The golden years at Watts Water and Unit Corp. …

March 23, 2010

With the average 401K at just five digits, retirees are increasingly picking up part-time work to help make ends meet. Maybe some of them can find gigs like the ones landed by retirees Timothy P. Horne, King P. Kirchner and John G. Nikkel.

Horne, 72, retired from industrial and residential valve-maker Watts Water Technologies (WTS) at the end of 2002, after he had served as CEO of the North Andover, Massachusetts, company for 24 years and chairman for 16. Under his contract at the time, the company’s latest proxy tells us, he was on the hook to provide 300 to 500 hours of consulting to Watts Water “so long as he is physically able,” in return for a minimum of $400,000 a year. He is also eligible for secretarial services, an office at headquarters, retiree health-care, financial-planning services, auto-maintenance expenses and a club membership on the corporate dime. (He didn’t collect the car-care benefit.)

More than seven years on, that arrangement still stands, and last year the company paid him $495,564 — if you’re keeping score at home, that’s between $991.13 and hour and $1,651.88 an hour. (It’s also on top of his actual company pension, which paid $146,154 last year.)

In fact, the arrangement with Horne is to last “until the date of his death, subject to certain cost-of-living increases each year,” the company notes:

Our obligations to make the above-described payments to Mr. Horne and to provide the above-described benefits will not be affected or limited by Mr. Horne’s physical inability to provide consulting services to us if such disability should occur.

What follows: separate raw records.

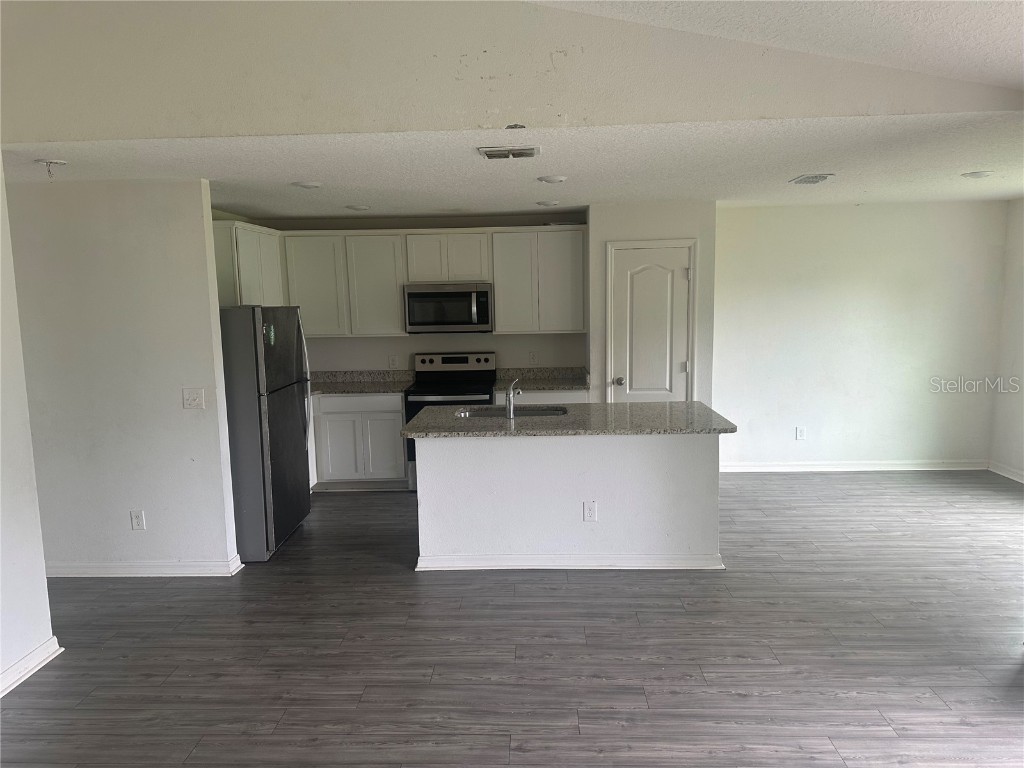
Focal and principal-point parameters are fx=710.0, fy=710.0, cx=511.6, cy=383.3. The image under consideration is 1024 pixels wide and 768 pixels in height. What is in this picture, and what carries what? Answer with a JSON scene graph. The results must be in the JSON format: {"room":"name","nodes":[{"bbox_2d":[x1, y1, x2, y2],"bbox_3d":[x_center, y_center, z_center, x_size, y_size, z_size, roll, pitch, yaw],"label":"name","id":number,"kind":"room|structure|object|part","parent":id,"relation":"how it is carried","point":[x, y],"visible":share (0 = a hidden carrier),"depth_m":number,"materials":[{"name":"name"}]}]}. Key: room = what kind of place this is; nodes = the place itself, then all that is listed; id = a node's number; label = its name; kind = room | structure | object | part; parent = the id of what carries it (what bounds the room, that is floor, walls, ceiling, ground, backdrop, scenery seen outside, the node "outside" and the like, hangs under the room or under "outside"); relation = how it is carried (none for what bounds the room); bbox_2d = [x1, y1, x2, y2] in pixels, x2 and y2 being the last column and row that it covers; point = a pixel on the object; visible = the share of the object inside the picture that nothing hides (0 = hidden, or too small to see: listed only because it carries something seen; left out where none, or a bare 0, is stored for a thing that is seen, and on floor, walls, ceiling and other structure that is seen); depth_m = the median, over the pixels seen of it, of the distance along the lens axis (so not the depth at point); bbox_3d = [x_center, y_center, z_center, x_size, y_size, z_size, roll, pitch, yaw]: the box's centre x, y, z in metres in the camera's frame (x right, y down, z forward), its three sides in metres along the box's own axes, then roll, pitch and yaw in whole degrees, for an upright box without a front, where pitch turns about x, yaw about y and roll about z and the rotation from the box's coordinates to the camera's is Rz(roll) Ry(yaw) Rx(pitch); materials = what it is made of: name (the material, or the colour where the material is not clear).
{"room":"kitchen","nodes":[
{"label":"kitchen","id":0,"kind":"room"},
{"bbox_2d":[0,161,58,698],"bbox_3d":[-2.387,0.255,1.524,0.129,2.724,4.209,-1,8,2],"label":"left wall","id":1,"kind":"structure","parent":0,"point":[45,586],"depth_m":3.26,"materials":[{"name":"white paint"}]},
{"bbox_2d":[0,637,61,696],"bbox_3d":[-2.296,1.542,1.565,0.021,0.093,3.919,-1,8,2],"label":"baseboard","id":2,"kind":"structure","parent":1,"relation":"attached to","point":[28,657],"depth_m":3.30,"materials":[{"name":"white paint"}]},
{"bbox_2d":[3,178,240,576],"bbox_3d":[-2.635,0.001,4.404,1.700,2.433,0.127,-1,8,2],"label":"left partition wall","id":3,"kind":"structure","parent":0,"point":[187,422],"depth_m":4.31,"materials":[{"name":"white paint"}]},
{"bbox_2d":[130,510,145,530],"bbox_3d":[-2.324,0.849,4.406,0.073,0.123,0.009,-1,8,2],"label":"wall socket","id":4,"kind":"object","parent":3,"relation":"attached to","point":[136,519],"visible":0.98,"depth_m":4.40,"materials":[{"name":"white plastic"}]},
{"bbox_2d":[44,553,250,576],"bbox_3d":[-2.617,1.166,4.492,1.879,0.090,0.160,-1,8,2],"label":"baseboard","id":5,"kind":"structure","parent":3,"relation":"attached to","point":[174,575],"depth_m":4.41,"materials":[{"name":"white paint"}]},
{"bbox_2d":[182,388,205,408],"bbox_3d":[-1.946,0.091,4.329,0.120,0.124,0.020,-1,8,2],"label":"light switch","id":6,"kind":"object","parent":3,"relation":"attached to","point":[191,399],"visible":0.97,"depth_m":4.33,"materials":[{"name":"white plastic"}]},
{"bbox_2d":[213,220,283,306],"bbox_3d":[-2.233,-0.840,5.935,0.333,0.908,1.010,-1,8,2],"label":"upper cabinet","id":7,"kind":"object","parent":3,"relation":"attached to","point":[242,278],"visible":0.44,"depth_m":5.69,"materials":[{"name":"white paint"}]},
{"bbox_2d":[229,208,587,375],"bbox_3d":[-0.875,-0.367,6.803,3.187,2.438,0.132,-1,8,2],"label":"kitchen back wall","id":8,"kind":"structure","parent":0,"point":[378,343],"depth_m":6.71,"materials":[{"name":"paint"}]},
{"bbox_2d":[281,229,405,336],"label":"upper cabinet","id":9,"kind":"object","parent":8,"relation":"attached to","point":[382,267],"visible":0.85,"depth_m":6.37,"materials":[{"name":"white paint"}]},
{"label":"cabinet door","id":10,"kind":"part","parent":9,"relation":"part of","materials":[{"name":"white paint"}]},
{"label":"cabinet door","id":11,"kind":"part","parent":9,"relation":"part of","materials":[{"name":"white paint"}]},
{"bbox_2d":[388,355,397,368],"bbox_3d":[-1.119,-0.205,6.660,0.078,0.121,0.008,-1,8,2],"label":"wall outlet","id":12,"kind":"object","parent":8,"relation":"attached to","point":[393,360],"visible":0.98,"depth_m":6.65,"materials":[{"name":"white plastic"}]},
{"bbox_2d":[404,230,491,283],"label":"upper cabinet","id":13,"kind":"object","parent":8,"relation":"attached to","point":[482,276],"visible":0.92,"depth_m":6.27,"materials":[{"name":"white paint"}]},
{"bbox_2d":[404,282,493,333],"bbox_3d":[-0.548,-0.684,6.385,0.764,0.437,0.460,-1,8,2],"label":"microwave","id":14,"kind":"object","parent":13,"relation":"attached to","point":[484,293],"visible":0.99,"depth_m":6.21,"materials":[{"name":"silver metal"}]},
{"bbox_2d":[528,350,537,363],"bbox_3d":[0.195,-0.239,6.574,0.074,0.122,0.008,-1,8,2],"label":"wall outlet","id":15,"kind":"object","parent":8,"relation":"attached to","point":[533,358],"visible":0.98,"depth_m":6.57,"materials":[{"name":"white plastic"}]},
{"bbox_2d":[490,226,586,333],"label":"upper cabinet","id":16,"kind":"object","parent":8,"relation":"attached to","point":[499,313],"visible":0.96,"depth_m":6.32,"materials":[{"name":"paint"}]},
{"bbox_2d":[0,469,1023,767],"bbox_3d":[0.333,1.381,3.121,8.366,0.100,8.805,-1,8,2],"label":"floor","id":17,"kind":"structure","parent":0,"point":[39,691],"depth_m":3.43,"materials":[{"name":"wood"}]},
{"bbox_2d":[219,306,312,561],"bbox_3d":[-1.894,0.294,4.985,0.787,1.676,0.874,-1,8,2],"label":"refrigerator","id":18,"kind":"object","parent":17,"relation":"on","point":[285,403],"visible":0.71,"depth_m":4.63,"materials":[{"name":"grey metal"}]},
{"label":"freezer door","id":19,"kind":"part","parent":18,"relation":"part of","materials":[{"name":"metal"}]},
{"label":"refrigerator handles","id":20,"kind":"part","parent":18,"relation":"part of","materials":[{"name":"silver metal"}]},
{"bbox_2d":[309,392,407,490],"bbox_3d":[-1.544,0.497,6.461,1.173,0.868,0.607,-1,8,2],"label":"base cabinet","id":21,"kind":"object","parent":17,"relation":"on","point":[401,474],"visible":0.55,"depth_m":6.19,"materials":[{"name":"white paint"}]},
{"bbox_2d":[307,370,414,395],"bbox_3d":[-1.736,-0.020,6.619,1.775,0.140,0.726,-1,8,2],"label":"countertop","id":22,"kind":"structure","parent":21,"relation":"on","point":[336,392],"depth_m":6.77,"materials":[{"name":"stone"}]},
{"bbox_2d":[405,351,495,491],"bbox_3d":[-0.530,0.335,6.360,0.751,1.169,0.718,-1,8,2],"label":"stove","id":23,"kind":"object","parent":17,"relation":"on","point":[454,362],"visible":0.46,"depth_m":6.35,"materials":[{"name":"metal"}]},
{"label":"control panel","id":24,"kind":"part","parent":23,"relation":"part of","materials":[{"name":"metal"}]},
{"bbox_2d":[496,389,590,405],"bbox_3d":[0.282,0.455,6.485,0.827,0.867,0.623,-1,8,2],"label":"base cabinet","id":25,"kind":"object","parent":17,"relation":"on","point":[562,396],"visible":0.11,"depth_m":6.18,"materials":[{"name":"white paint"}]},
{"bbox_2d":[495,367,589,391],"bbox_3d":[0.308,-0.050,6.464,0.901,0.138,0.664,-1,8,2],"label":"countertop","id":26,"kind":"structure","parent":25,"relation":"on","point":[569,384],"depth_m":6.61,"materials":[{"name":"grey stone"}]},
{"bbox_2d":[414,433,723,571],"bbox_3d":[0.363,0.679,4.736,2.002,0.882,0.819,-1,8,2],"label":"kitchen island","id":27,"kind":"object","parent":17,"relation":"on","point":[603,495],"visible":0.89,"depth_m":4.42,"materials":[{"name":"white paint"}]},
{"bbox_2d":[416,553,723,569],"bbox_3d":[0.386,1.107,4.507,1.939,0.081,0.200,-1,8,2],"label":"island baseboard","id":28,"kind":"structure","parent":27,"relation":"attached to","point":[556,556],"depth_m":4.43,"materials":[{"name":"white paint"}]},
{"bbox_2d":[403,400,737,438],"bbox_3d":[0.380,0.225,4.722,2.056,0.038,1.018,-1,8,2],"label":"island countertop","id":29,"kind":"structure","parent":27,"relation":"on","point":[675,403],"depth_m":4.48,"materials":[{"name":"grey stone"}]},
{"bbox_2d":[455,405,567,418],"bbox_3d":[-0.004,0.303,4.938,0.782,0.187,0.472,-1,8,2],"label":"sink","id":30,"kind":"object","parent":29,"relation":"in","point":[528,414],"visible":0.34,"depth_m":5.10,"materials":[{"name":"silver metal"}]},
{"bbox_2d":[505,377,522,418],"bbox_3d":[0.011,0.083,4.742,0.086,0.259,0.211,-1,8,2],"label":"faucet","id":31,"kind":"object","parent":29,"relation":"on","point":[512,414],"visible":1,"depth_m":4.66,"materials":[{"name":"silver metal"}]},
{"bbox_2d":[583,501,596,521],"bbox_3d":[0.478,0.782,4.345,0.071,0.121,0.008,-1,8,2],"label":"island outlet","id":32,"kind":"object","parent":27,"relation":"attached to","point":[588,513],"visible":0.98,"depth_m":4.34,"materials":[{"name":"white plastic"}]},
{"bbox_2d":[0,0,1023,141],"bbox_3d":[-0.023,-1.514,2.895,5.198,0.977,0.278,-1,8,2],"label":"upper wall","id":33,"kind":"structure","parent":0,"point":[64,130],"depth_m":2.90,"materials":[{"name":"paint"}]},
{"bbox_2d":[1,116,1023,217],"bbox_3d":[0.356,-1.400,4.756,7.524,0.114,3.735,-1,8,2],"label":"kitchen ceiling","id":34,"kind":"structure","parent":0,"point":[972,162],"depth_m":4.01,"materials":[{"name":"white paint"}]},
{"bbox_2d":[35,158,66,179],"bbox_3d":[-2.326,-1.082,3.590,0.130,0.105,0.132,-1,8,2],"label":"fixture","id":35,"kind":"object","parent":34,"relation":"attached to","point":[60,162],"visible":0.99,"depth_m":3.57,"materials":[{"name":"white"}]},
{"bbox_2d":[292,180,322,189],"bbox_3d":[-1.304,-1.267,4.523,0.200,0.024,0.199,-1,8,2],"label":"ceiling light","id":36,"kind":"object","parent":34,"relation":"attached to","point":[306,183],"visible":0.99,"depth_m":4.48,"materials":[{"name":"white"}]},
{"bbox_2d":[345,204,370,210],"bbox_3d":[-1.239,-1.415,5.697,0.204,0.032,0.201,-1,8,2],"label":"recessed light","id":37,"kind":"object","parent":34,"relation":"attached to","point":[361,207],"visible":0.99,"depth_m":5.65,"materials":[{"name":"white"}]},
{"bbox_2d":[478,146,539,159],"bbox_3d":[-0.009,-1.189,3.658,0.306,0.020,0.231,-1,8,2],"label":"ceiling vent","id":38,"kind":"object","parent":34,"relation":"attached to","point":[488,153],"visible":0.98,"depth_m":3.61,"materials":[{"name":"white metal"}]},
{"bbox_2d":[536,200,559,207],"bbox_3d":[0.287,-1.451,5.717,0.196,0.035,0.195,-1,8,2],"label":"recessed light","id":39,"kind":"object","parent":34,"relation":"attached to","point":[548,203],"visible":0.99,"depth_m":5.67,"materials":[{"name":"white"}]},
{"bbox_2d":[538,174,566,183],"bbox_3d":[0.258,-1.305,4.535,0.200,0.027,0.199,-1,8,2],"label":"ceiling light","id":40,"kind":"object","parent":34,"relation":"attached to","point":[556,179],"visible":0.98,"depth_m":4.49,"materials":[{"name":"white"}]},
{"bbox_2d":[789,173,834,184],"bbox_3d":[1.993,-1.362,4.729,0.219,0.021,0.307,-1,8,2],"label":"ceiling vent","id":41,"kind":"object","parent":34,"relation":"attached to","point":[821,177],"visible":0.98,"depth_m":4.68,"materials":[{"name":"white metal"}]},
{"bbox_2d":[961,170,993,178],"bbox_3d":[3.089,-1.386,4.706,0.189,0.025,0.189,-1,8,2],"label":"recessed light","id":42,"kind":"object","parent":34,"relation":"attached to","point":[978,175],"visible":0.98,"depth_m":4.67,"materials":[{"name":"white"}]},
{"bbox_2d":[587,200,716,404],"bbox_3d":[1.220,-0.342,6.326,1.136,2.449,0.660,-1,8,2],"label":"pantry wall","id":43,"kind":"structure","parent":0,"point":[592,267],"depth_m":5.97,"materials":[{"name":"white paint"}]},
{"bbox_2d":[609,245,691,403],"bbox_3d":[1.183,-0.128,6.048,0.662,1.980,0.104,-1,8,2],"label":"pantry door","id":44,"kind":"structure","parent":43,"relation":"in","point":[622,276],"depth_m":6.03,"materials":[{"name":"white paint"}]},
{"bbox_3d":[0.911,-0.017,6.072,0.072,0.066,0.078,-1,8,2],"label":"doorknob","id":45,"kind":"part","parent":44,"relation":"part of","materials":[{"name":"silver metal"}]},
{"bbox_2d":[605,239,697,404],"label":"door frame","id":46,"kind":"structure","parent":43,"relation":"attached to","point":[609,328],"depth_m":5.99,"materials":[{"name":"white paint"}]},
{"bbox_2d":[537,0,1023,89],"bbox_3d":[0.544,-1.329,0.881,6.281,0.922,4.829,-1,8,2],"label":"vaulted ceiling","id":47,"kind":"structure","parent":0,"point":[1022,37],"depth_m":2.62,"materials":[{"name":"white paint"}]},
{"bbox_2d":[714,199,1008,470],"bbox_3d":[3.096,-0.407,6.506,2.737,2.451,0.133,-1,8,2],"label":"right back wall","id":48,"kind":"structure","parent":0,"point":[749,209],"depth_m":6.43,"materials":[{"name":"white paint"}]},
{"bbox_2d":[795,426,805,439],"bbox_3d":[2.663,0.462,6.553,0.073,0.124,0.011,-1,8,2],"label":"wall outlet","id":49,"kind":"object","parent":48,"relation":"attached to","point":[800,433],"visible":0.98,"depth_m":6.55,"materials":[{"name":"white plastic"}]},
{"bbox_2d":[716,460,989,471],"bbox_3d":[3.066,0.769,6.595,2.580,0.093,0.017,-1,8,2],"label":"baseboard","id":50,"kind":"structure","parent":48,"relation":"attached to","point":[755,467],"depth_m":6.58,"materials":[{"name":"white paint"}]},
{"bbox_2d":[989,196,1023,482],"bbox_3d":[4.389,-0.135,4.295,0.133,2.469,4.683,-1,8,2],"label":"right wall","id":51,"kind":"structure","parent":0,"point":[1020,280],"depth_m":6.24,"materials":[{"name":"white paint"}]},
{"bbox_2d":[988,461,1023,483],"bbox_3d":[4.345,1.038,4.333,0.017,0.094,4.372,-1,8,2],"label":"baseboard","id":52,"kind":"structure","parent":51,"relation":"attached to","point":[1022,480],"depth_m":6.29,"materials":[{"name":"white paint"}]}
]}

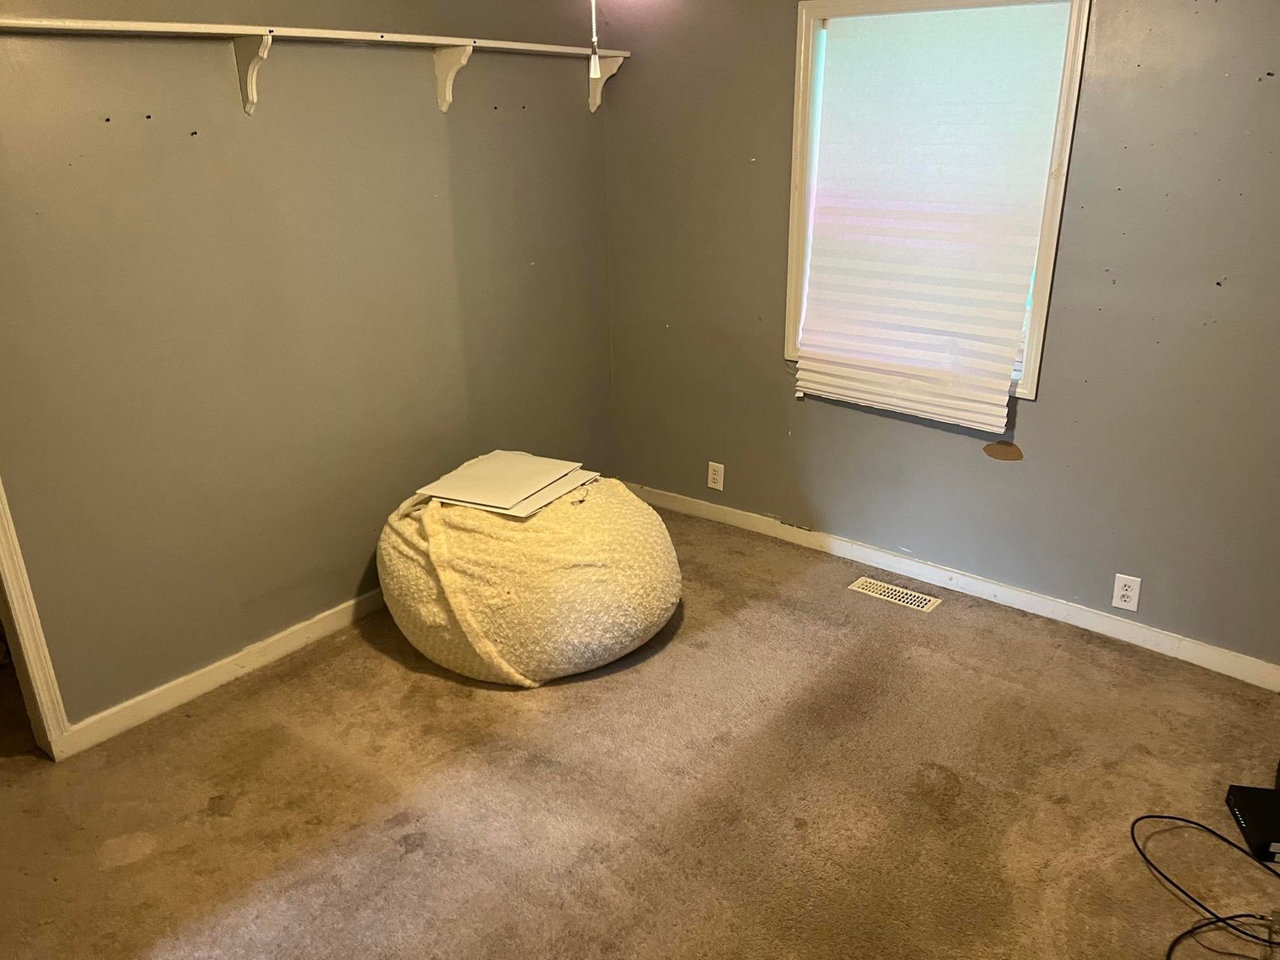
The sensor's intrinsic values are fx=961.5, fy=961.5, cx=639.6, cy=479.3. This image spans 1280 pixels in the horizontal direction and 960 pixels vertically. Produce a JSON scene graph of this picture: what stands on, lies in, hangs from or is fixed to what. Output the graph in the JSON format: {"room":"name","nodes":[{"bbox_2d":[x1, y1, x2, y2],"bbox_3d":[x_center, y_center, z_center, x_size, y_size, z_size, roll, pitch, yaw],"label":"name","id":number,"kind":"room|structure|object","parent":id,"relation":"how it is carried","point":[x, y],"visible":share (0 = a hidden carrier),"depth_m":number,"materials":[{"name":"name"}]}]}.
{"room":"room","nodes":[
{"label":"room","id":0,"kind":"room"},
{"bbox_2d":[0,0,615,735],"bbox_3d":[-1.339,-0.520,2.763,0.136,2.428,3.985,15,26,36],"label":"left wall","id":1,"kind":"structure","parent":0,"point":[218,79],"depth_m":2.93,"materials":[{"name":"paint"}]},
{"bbox_2d":[0,476,70,757],"bbox_3d":[-1.988,-0.070,2.110,0.190,2.074,0.944,15,26,36],"label":"door frame","id":2,"kind":"structure","parent":1,"relation":"attached to","point":[24,644],"depth_m":2.61,"materials":[{"name":"white paint"}]},
{"bbox_2d":[57,587,390,757],"bbox_3d":[-0.922,0.423,3.513,0.015,0.087,2.548,15,26,36],"label":"baseboard","id":3,"kind":"structure","parent":1,"relation":"attached to","point":[319,630],"depth_m":3.01,"materials":[{"name":"white paint"}]},
{"bbox_2d":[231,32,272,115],"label":"shelf bracket","id":4,"kind":"object","parent":1,"relation":"attached to","point":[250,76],"visible":0.96,"depth_m":2.65,"materials":[{"name":"white wood"}]},
{"bbox_2d":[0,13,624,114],"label":"wall shelf","id":5,"kind":"object","parent":1,"relation":"attached to","point":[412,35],"visible":0.99,"depth_m":2.72,"materials":[{"name":"white wood"}]},
{"bbox_2d":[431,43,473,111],"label":"shelf bracket","id":6,"kind":"object","parent":1,"relation":"attached to","point":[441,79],"visible":0.94,"depth_m":3.19,"materials":[{"name":"white wood"}]},
{"bbox_2d":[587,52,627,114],"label":"shelf bracket","id":7,"kind":"object","parent":1,"relation":"attached to","point":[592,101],"visible":0.79,"depth_m":3.81,"materials":[{"name":"white wood"}]},
{"bbox_2d":[0,499,1279,959],"bbox_3d":[-0.195,1.023,2.181,4.441,0.100,4.313,15,26,36],"label":"carpet floor","id":8,"kind":"structure","parent":0,"point":[207,821],"depth_m":2.53,"materials":[{"name":"brown carpet"}]},
{"bbox_2d":[377,458,681,685],"bbox_3d":[-0.384,0.226,3.326,1.050,0.605,1.018,15,26,36],"label":"bean bag","id":9,"kind":"object","parent":8,"relation":"on","point":[618,598],"visible":0.92,"depth_m":2.93,"materials":[{"name":"beige fabric"}]},
{"bbox_2d":[412,450,597,515],"bbox_3d":[-0.433,-0.010,3.155,0.397,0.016,0.426,10,24,26],"label":"paper stack","id":10,"kind":"object","parent":9,"relation":"on","point":[480,469],"visible":0.97,"depth_m":3.11,"materials":[{"name":"white paper"}]},
{"bbox_2d":[847,576,939,611],"bbox_3d":[0.939,0.421,3.556,0.323,0.007,0.113,15,26,36],"label":"floor vent","id":11,"kind":"object","parent":8,"relation":"in","point":[920,603],"visible":0.98,"depth_m":3.55,"materials":[{"name":"metal"}]},
{"bbox_2d":[1131,814,1279,959],"bbox_3d":[1.421,0.885,2.101,0.619,0.161,0.618,-7,22,-16],"label":"black cable","id":12,"kind":"object","parent":8,"relation":"on","point":[1178,819],"visible":1,"depth_m":2.16,"materials":[{"name":"black plastic"}]},
{"bbox_2d":[1224,784,1279,863],"bbox_3d":[1.572,0.849,2.316,0.229,0.064,0.218,4,21,12],"label":"black box","id":13,"kind":"object","parent":8,"relation":"on","point":[1249,799],"visible":0.99,"depth_m":2.33,"materials":[{"name":"black plastic"}]},
{"bbox_2d":[604,0,1279,670],"bbox_3d":[1.171,-0.725,3.214,3.664,2.406,0.158,15,26,36],"label":"right wall","id":14,"kind":"structure","parent":0,"point":[1053,402],"depth_m":3.19,"materials":[{"name":"paint"}]},
{"bbox_2d":[706,461,725,491],"bbox_3d":[0.323,-0.015,4.109,0.071,0.116,0.008,15,26,36],"label":"wall outlet","id":15,"kind":"object","parent":14,"relation":"attached to","point":[716,477],"visible":0.99,"depth_m":4.10,"materials":[{"name":"white plastic"}]},
{"bbox_2d":[783,0,1090,403],"bbox_3d":[0.979,-0.942,3.300,0.947,1.349,0.160,15,26,36],"label":"window","id":16,"kind":"structure","parent":14,"relation":"in","point":[1051,265],"depth_m":3.20,"materials":[{"name":"white"}]},
{"bbox_2d":[794,2,1073,431],"bbox_3d":[0.943,-0.887,3.257,0.883,1.301,0.064,15,26,36],"label":"window shade","id":17,"kind":"object","parent":16,"relation":"attached to","point":[815,386],"visible":0.98,"depth_m":3.22,"materials":[{"name":"white fabric"}]},
{"bbox_2d":[622,480,1279,691],"bbox_3d":[1.059,0.353,3.622,3.203,0.085,0.015,15,26,36],"label":"baseboard","id":18,"kind":"structure","parent":14,"relation":"attached to","point":[761,518],"depth_m":3.45,"materials":[{"name":"white paint"}]},
{"bbox_2d":[1110,573,1141,611],"bbox_3d":[1.587,0.369,3.139,0.071,0.116,0.009,15,26,36],"label":"wall outlet","id":19,"kind":"object","parent":14,"relation":"attached to","point":[1124,593],"visible":0.99,"depth_m":3.14,"materials":[{"name":"white plastic"}]},
{"label":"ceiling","id":20,"kind":"structure","parent":0},
{"bbox_2d":[588,0,602,80],"bbox_3d":[-0.093,-1.040,1.841,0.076,0.512,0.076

Should control of Watts Water change significantly, Horne needn’t rely on the good graces of the new bosses to stay gainfully employed. He can choose to take a lump sum payout instead. Just how much he would get depends on his age and various assumptions under the company’s pension plans, but it’s supposed to work out to the equivalent of $23,650 a month for life. For a man of Horne’s age and using the company’s pension-plan assumptions, that could be worth just shy of $4 million, estimates Peter Katt, a fee-only adviser who evaluates life-insurance and annuity contracts.

Nikkel, 75, and Kirchner, 82, both retired from Unit Corp. (UNT), an energy exploration and production company in Tulsa, Oklahoma. Kirchner co-founded the company and retired in May 2001; he got $560,000 in the first two years, plus monthly checks of $25,000 from mid-2003 through June last year. The total, according to the latest proxy: $2.4 million. Nikkel retired on April Fool’s Day in 2005 with a $70,000 annual consulting agreement that he and Unit have agreed to renew each year since then. (Next re-up date: April 1 this year.) A month after he stepped down, the company’s board voted to give him another $750,000 over two years.

The bottom line: For much of last year, Unit was paying three current or former CEOs. But at least the consulting advice is getting cheaper.